Nonetheless, boosted by its new product launches, AbbVie expects to return to robust mid-single-digit revenue growth in 2025 with a high single-digit CAGR through 2029, as it has no significant LOE event for the rest of this decade. A substantial portion of this growth is expected to be driven by the robust performance of Skyrizi and Rinvoq.

AbbVie has several early/mid-stage pipeline candidates with blockbuster potential. The company anticipates several regulatory submissions, approvals, and key data readouts within the next 12 months. It has been on an acquisition spree in the past couple of years, which is strengthening its pipeline.

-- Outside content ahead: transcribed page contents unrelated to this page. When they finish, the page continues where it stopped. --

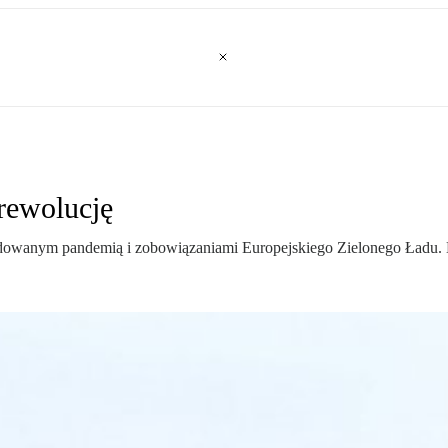
rewolucję
owanym pandemią i zobowiązaniami Europejskiego Zielonego Ładu. 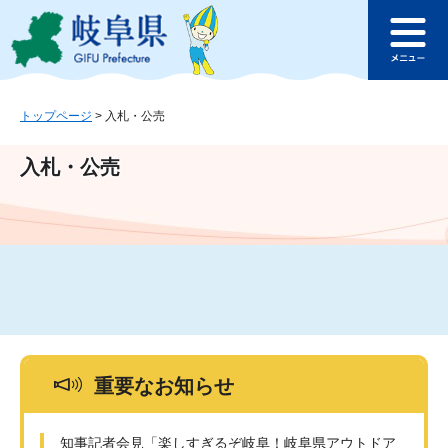
ペ
メ
このページの本文へ
ー
ニ
メ
ジ
ュ
ニ
の
ー
ュ
先
を
ー
頭
飛
トップページ
>
入札・公売
で
ば
す
し
入札・公売
。
て
本
文
へ
重要なお知らせ
知事記者会見「楽しすぎるぞ岐阜！岐阜県アウトドア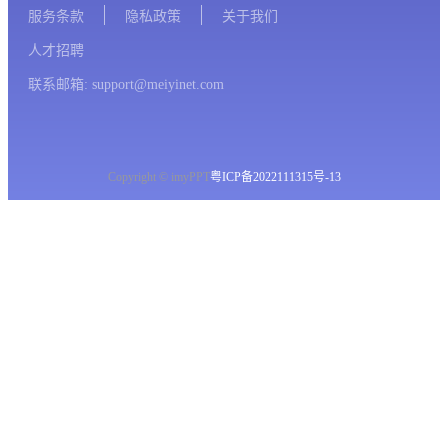
服务条款
隐私政策
关于我们
人才招聘
联系邮箱: support@meiyinet.com
Copyright © imyPPT
粤ICP备2022111315号-13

AbbVie has a Zacks Rank #3 at present.

The stock has risen 17.7% year to date. The Zacks Consensus Estimate for 2025 earnings has risen from $12.28 to $12.30 per share over the past 30 days.

Price and Consensus: ABBV

 

Novartis: With the separation of Sandoz, Novartis has become a pure-play pharmaceutical company.  Novartis has a strong oncology portfolio. Its new oncology drugs, such as Pluvicto, Scemblix, and Kisqali , put up a stellar performance in 2024. Other drugs, such as Cosentyx, Entresto, and Kesimpta, as well as newer drugs like Leqvio and Fabhlata, are expected to contribute significantly to the top line in the coming years.  Backed by strong momentum across all key drugs, the solid top-line performance is expected to continue in 2025.

Novartis is also looking to solidify its presence in the promising gene therapy space.  The recent spate of acquisitions and collaborations has strengthened its pipeline.

Novartis has a Zacks Rank #3 at present. The Zacks Consensus Estimate for this Swiss drugmaker’s 2025 EPS has risen from $8.45 to $8.47 over the past 60 days. The stock has risen 14.1% so far this year.